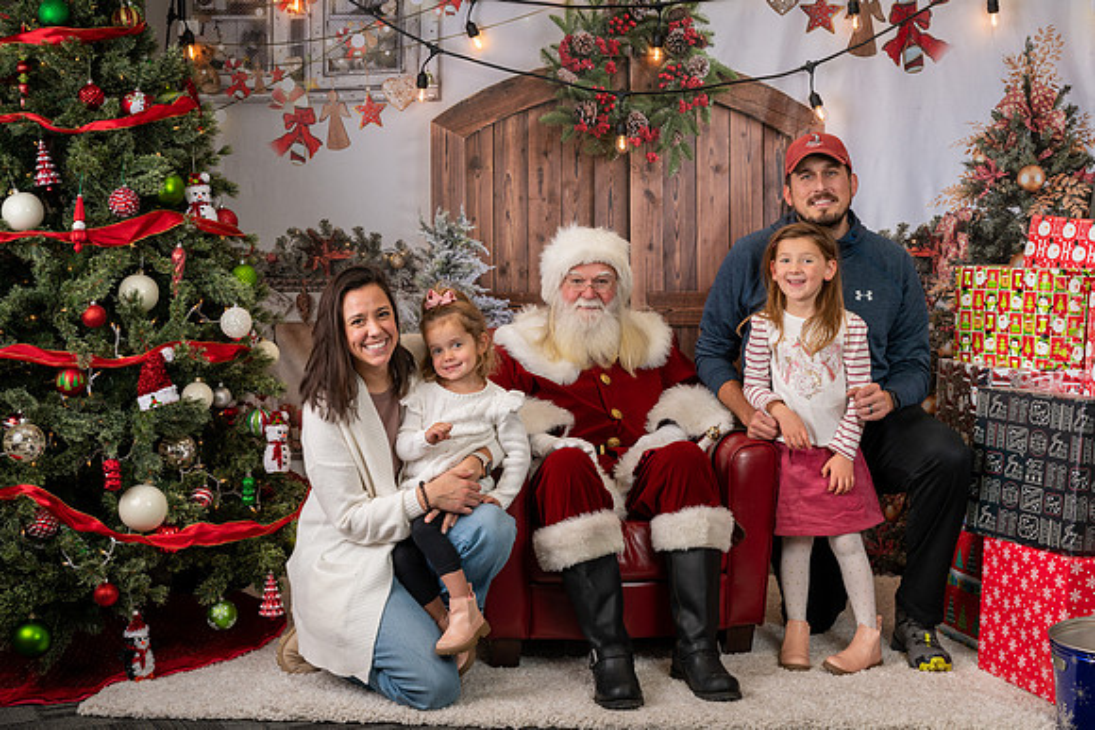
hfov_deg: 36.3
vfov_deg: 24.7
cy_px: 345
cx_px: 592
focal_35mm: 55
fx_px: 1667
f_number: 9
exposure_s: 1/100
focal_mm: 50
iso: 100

## Task to carry out:
Wherever a picture appears in the records, omit it, and transcribe everything else exactly.

## Result for this task:
hfov_deg: 36.3
vfov_deg: 24.7
cy_px: 345
cx_px: 592
focal_35mm: 55
fx_px: 1667
f_number: 9
exposure_s: 1/100
focal_mm: 50
iso: 100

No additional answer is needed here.